=== Collected data ===
■ ■ ■ ■
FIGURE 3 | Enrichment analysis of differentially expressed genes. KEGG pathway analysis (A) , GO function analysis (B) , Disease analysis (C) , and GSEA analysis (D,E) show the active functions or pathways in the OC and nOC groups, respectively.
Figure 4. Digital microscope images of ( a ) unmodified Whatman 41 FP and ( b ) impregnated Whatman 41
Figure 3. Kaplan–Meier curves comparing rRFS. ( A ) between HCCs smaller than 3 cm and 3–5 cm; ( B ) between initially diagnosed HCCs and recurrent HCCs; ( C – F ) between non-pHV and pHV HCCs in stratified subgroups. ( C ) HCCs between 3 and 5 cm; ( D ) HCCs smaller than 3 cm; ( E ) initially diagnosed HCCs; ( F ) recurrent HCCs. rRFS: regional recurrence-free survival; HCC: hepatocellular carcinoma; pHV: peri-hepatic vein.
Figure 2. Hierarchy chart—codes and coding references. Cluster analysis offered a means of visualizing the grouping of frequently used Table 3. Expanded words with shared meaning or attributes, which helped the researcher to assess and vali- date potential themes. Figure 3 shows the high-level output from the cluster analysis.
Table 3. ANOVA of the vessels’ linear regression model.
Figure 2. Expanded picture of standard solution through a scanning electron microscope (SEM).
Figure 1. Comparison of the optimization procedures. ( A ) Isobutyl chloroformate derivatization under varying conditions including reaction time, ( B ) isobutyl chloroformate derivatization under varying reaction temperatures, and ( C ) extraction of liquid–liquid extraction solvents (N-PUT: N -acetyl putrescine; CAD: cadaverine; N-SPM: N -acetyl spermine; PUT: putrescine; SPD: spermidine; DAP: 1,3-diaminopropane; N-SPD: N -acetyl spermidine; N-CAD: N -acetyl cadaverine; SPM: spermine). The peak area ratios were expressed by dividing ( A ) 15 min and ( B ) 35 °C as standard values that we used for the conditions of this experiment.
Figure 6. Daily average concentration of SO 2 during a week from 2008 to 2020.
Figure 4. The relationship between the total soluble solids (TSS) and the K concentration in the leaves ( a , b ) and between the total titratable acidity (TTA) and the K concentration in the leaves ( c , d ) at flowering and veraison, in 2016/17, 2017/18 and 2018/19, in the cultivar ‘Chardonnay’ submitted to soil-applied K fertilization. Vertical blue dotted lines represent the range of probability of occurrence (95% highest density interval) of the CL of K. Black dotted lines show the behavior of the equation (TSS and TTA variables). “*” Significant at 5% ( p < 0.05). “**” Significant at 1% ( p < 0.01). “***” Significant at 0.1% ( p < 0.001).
■ ■ ■ ■
=== WORK TO COMPLETE ===
Each record needs to be duplicated exactly.

=== TASK OUTPUT ===
FIGURE 3 | Enrichment analysis of differentially expressed genes. KEGG pathway analysis (A) , GO function analysis (B) , Disease analysis (C) , and GSEA analysis (D,E) show the active functions or pathways in the OC and nOC groups, respectively.
Figure 4. Digital microscope images of ( a ) unmodified Whatman 41 FP and ( b ) impregnated Whatman 41
Figure 3. Kaplan–Meier curves comparing rRFS. ( A ) between HCCs smaller than 3 cm and 3–5 cm; ( B ) between initially diagnosed HCCs and recurrent HCCs; ( C – F ) between non-pHV and pHV HCCs in stratified subgroups. ( C ) HCCs between 3 and 5 cm; ( D ) HCCs smaller than 3 cm; ( E ) initially diagnosed HCCs; ( F ) recurrent HCCs. rRFS: regional recurrence-free survival; HCC: hepatocellular carcinoma; pHV: peri-hepatic vein.
Figure 2. Hierarchy chart—codes and coding references. Cluster analysis offered a means of visualizing the grouping of frequently used Table 3. Expanded words with shared meaning or attributes, which helped the researcher to assess and vali- date potential themes. Figure 3 shows the high-level output from the cluster analysis.
Table 3. ANOVA of the vessels’ linear regression model.
Figure 2. Expanded picture of standard solution through a scanning electron microscope (SEM).
Figure 1. Comparison of the optimization procedures. ( A ) Isobutyl chloroformate derivatization under varying conditions including reaction time, ( B ) isobutyl chloroformate derivatization under varying reaction temperatures, and ( C ) extraction of liquid–liquid extraction solvents (N-PUT: N -acetyl putrescine; CAD: cadaverine; N-SPM: N -acetyl spermine; PUT: putrescine; SPD: spermidine; DAP: 1,3-diaminopropane; N-SPD: N -acetyl spermidine; N-CAD: N -acetyl cadaverine; SPM: spermine). The peak area ratios were expressed by dividing ( A ) 15 min and ( B ) 35 °C as standard values that we used for the conditions of this experiment.
Figure 6. Daily average concentration of SO 2 during a week from 2008 to 2020.
Figure 4. The relationship between the total soluble solids (TSS) and the K concentration in the leaves ( a , b ) and between the total titratable acidity (TTA) and the K concentration in the leaves ( c , d ) at flowering and veraison, in 2016/17, 2017/18 and 2018/19, in the cultivar ‘Chardonnay’ submitted to soil-applied K fertilization. Vertical blue dotted lines represent the range of probability of occurrence (95% highest density interval) of the CL of K. Black dotted lines show the behavior of the equation (TSS and TTA variables). “*” Significant at 5% ( p < 0.05). “**” Significant at 1% ( p < 0.01). “***” Significant at 0.1% ( p < 0.001).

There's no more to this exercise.